We describe two new cytotypes for Micronycteris hirsuta (MHI) (2n = 26 and 25, NF = 32), whose differences in diploid number are interpreted as the products of Robertsonian rearrangements. C-banding revealed a small amount of constitutive heterochromatin at the centromere and the NOR was located in the interstitial portion of the short arm of a second pair, confirmed by FISH. Telomeric probes hybridized to the centromeric regions and weakly to telomeric regions of most chromosomes.

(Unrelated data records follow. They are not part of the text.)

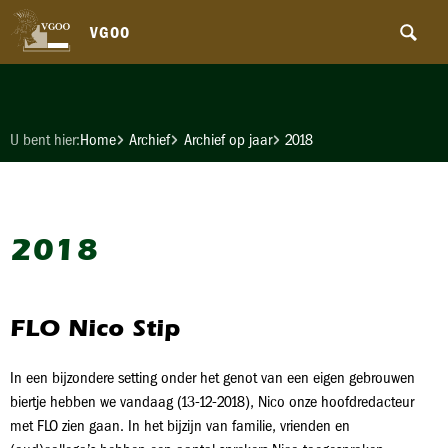
VGOO
U bent hier:
Home
Archief
Archief op jaar
2018
2018
FLO Nico Stip
In een bijzondere setting onder het genot van een eigen gebrouwen
biertje hebben we vandaag (13-12-2018), Nico onze hoofdredacteur
met FLO zien gaan. In het bijzijn van familie, vrienden en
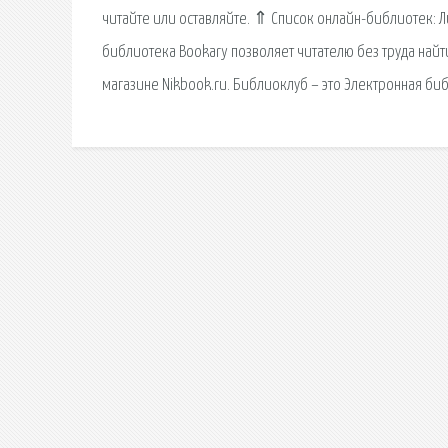
читайте или оставляйте. ⇑ Список онлайн-библиотек: 
библиотека Bookary позволяет читателю без труда найт
магазине Nikbook.ru. Библиоклуб – это Электронная би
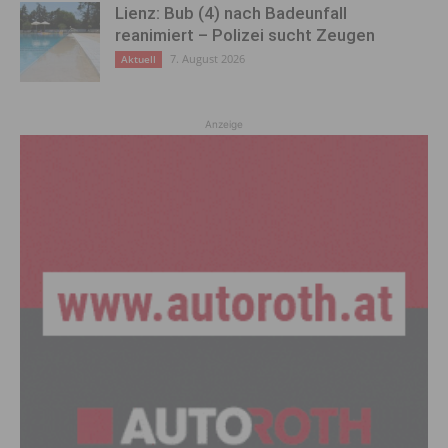
Lienz: Bub (4) nach Badeunfall
reanimiert – Polizei sucht Zeugen
7. August 2026
Aktuell
Anzeige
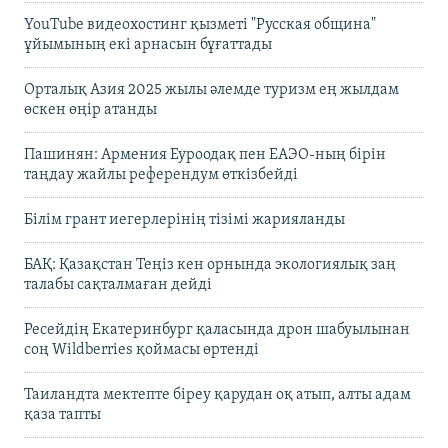
YouTube видеохостинг қызметі "Русская община"
ұйымының екі арнасын бұғаттады
Орталық Азия 2025 жылы әлемде туризм ең жылдам
өскен өңір атанды
Пашинян: Армения Еуроодақ пен ЕАЭО-ның бірін
таңдау жайлы референдум өткізбейді
Білім грант иегерлерінің тізімі жарияланды
БАҚ: Қазақстан Теңіз кен орнында экологиялық заң
талабы сақталмаған дейді
Ресейдің Екатеринбург қаласында дрон шабуылынан
соң Wildberries қоймасы өртенді
Таиландта мектепте біреу қарудан оқ атып, алты адам
қаза тапты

The G-banding analysis and chromosome painting with whole chromosome probes from Carollia brevicauda (CBR) and Phyllostomus hastatus (PHA) enabled the establishment of genome-wide homologies between MHI, CBR and PHA.

Conclusions

The karyotypes of Brazilian specimens of Micronycteris hirsuta described here are new to Micronycteris and reinforce that M. hirsuta does not represent a monotypic taxon. Our results corroborate the hypothesis of karyotypic megaevolution within Micronycteris, and strong evidence for this is that the entire chromosome complement of M. hirsuta was shown to be derivative with respect to species compared in this study.